— Так говоришь, тот малец сам изготовил?
— Сам. Кто же еще.
— Голова-а! Маста-ак. Без токарного станка сотворил колесо, как по циркулю. А не жалел он, что изделие свое нарушил?
— Откуда я знаю?
— Жале-ел. Конечно, жалел. Разве не пожалеешь? Ведь это, паря, с головой сработано. Вот, смотрите, как надо мозгами-то шевелить, — совал Пыхтелыч своим ученикам Женькино изделие. — Не похохатывайте, а смотрите и чувствуйте!

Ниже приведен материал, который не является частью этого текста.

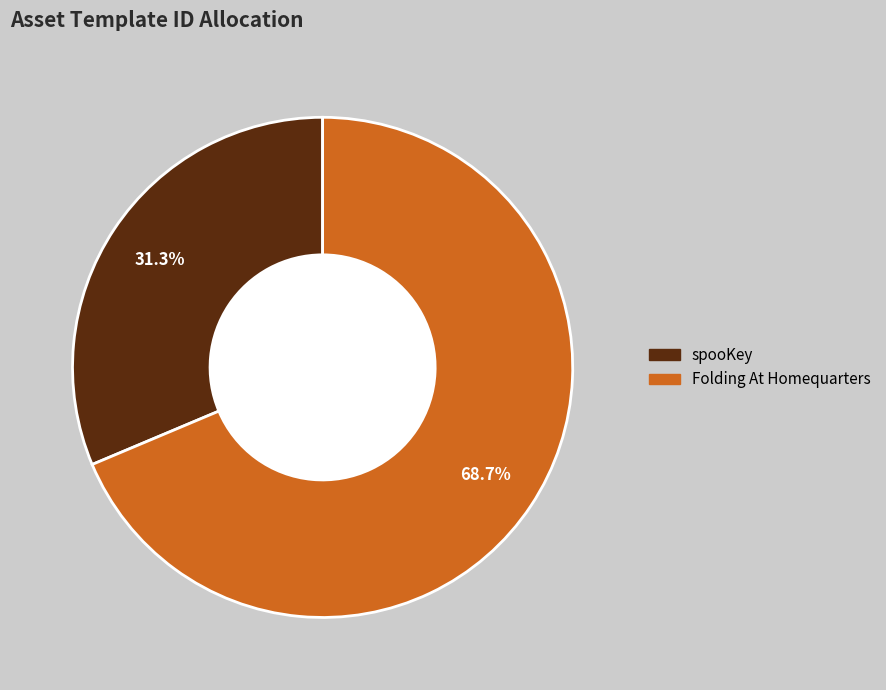

Does Folding At Homequarters account for over 50% of the chart?

Yes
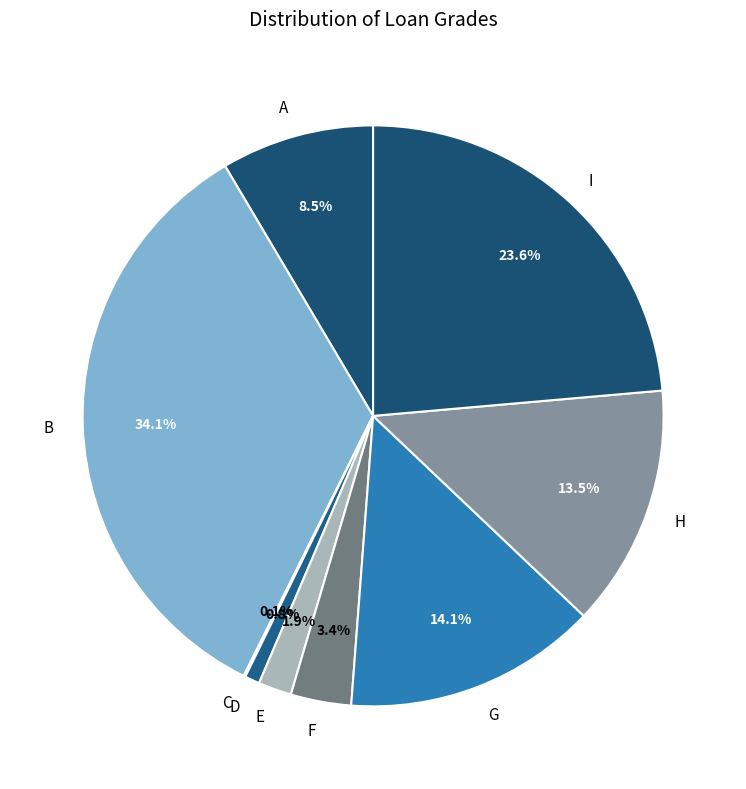

Which has a higher value, H or D?

H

А ты, Никитин, спасибо ему передай. Скажи — выручил. Скажи — взамен этих я ему на станке новые колеса выточу. Стальные. Совсем как настоящие.
А мне за все мои старания Пыхтелыч даже и словечка доброго не сказал. И опять получалось: Женька перебежал мне дорогу. Перебежал даже здесь, в мастерской.
Глава 16
КАРАВАЙ
Раньше о рабочей жизни я думал: ну что там особенного? Вовремя явился, вовремя приступил, честно отработал и — до свидания! Но на самом деле получалось не так. Даже прибежать ко времени в мастерскую для меня целая беда.

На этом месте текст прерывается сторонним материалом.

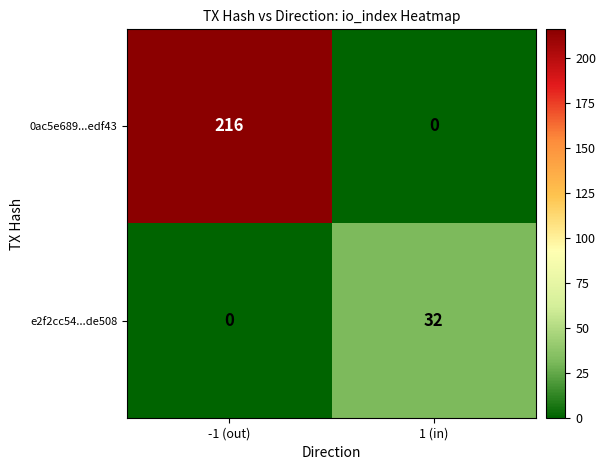

At which category is the sum across all series the highest?

-1 (out)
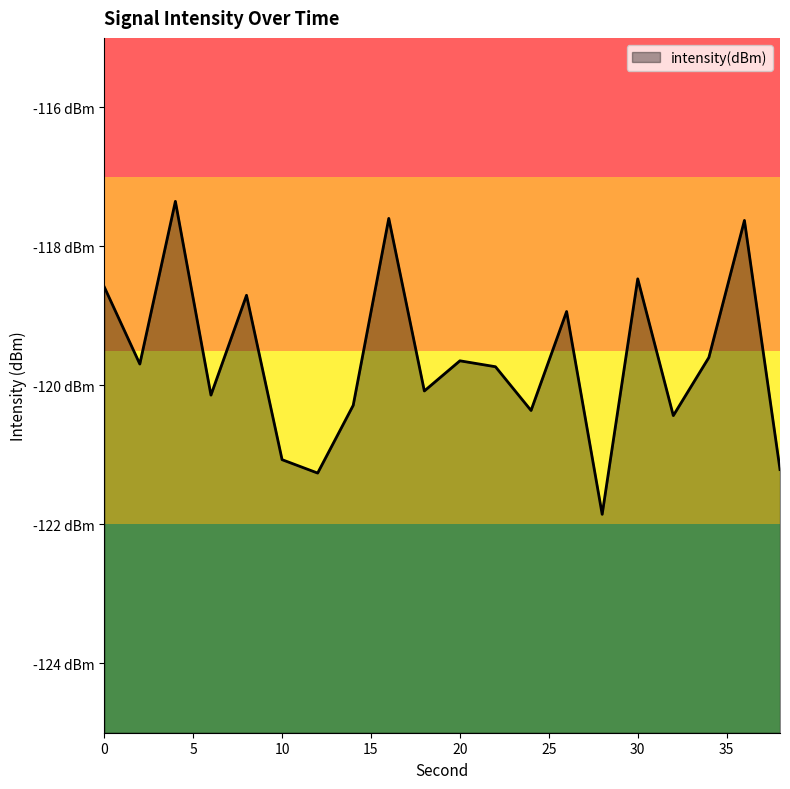

Reading right to left, list all the values displayed in this chart.

-121.2	-117.6	-119.6	-120.4	-118.5	-121.9	-118.9	-120.4	-119.7	-119.6	-120.1	-117.6	-120.3	-121.3	-121.1	-118.7	-120.1	-117.4	-119.7	-118.6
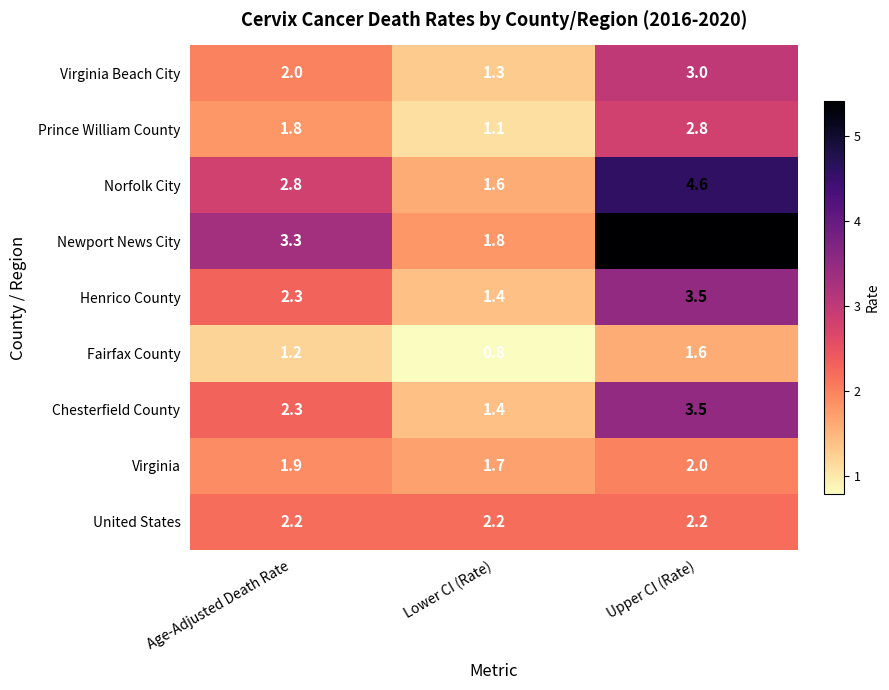

How many series are shown in this chart?

9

Чтобы не опоздать на работу, мне приходилось подниматься чуть не с первыми петухами. Я очень боялся пропустить этот час и всю ночь вроде бы и спал, и в то же время не спал. Все ждал, когда будет половина шестого.
При таком сне-полусне я только маялся, а не отдыхал, и нашу жестяную кошку-ходики прямо возненавидел. Лишь открою глаза, протяну руку, включу свет — она уже зыркает. Она будто дразнится: «Тик-так! Сла-бак… Тик-так! Сла-бак… Я вот и капли не дремала, а смотри — веселая».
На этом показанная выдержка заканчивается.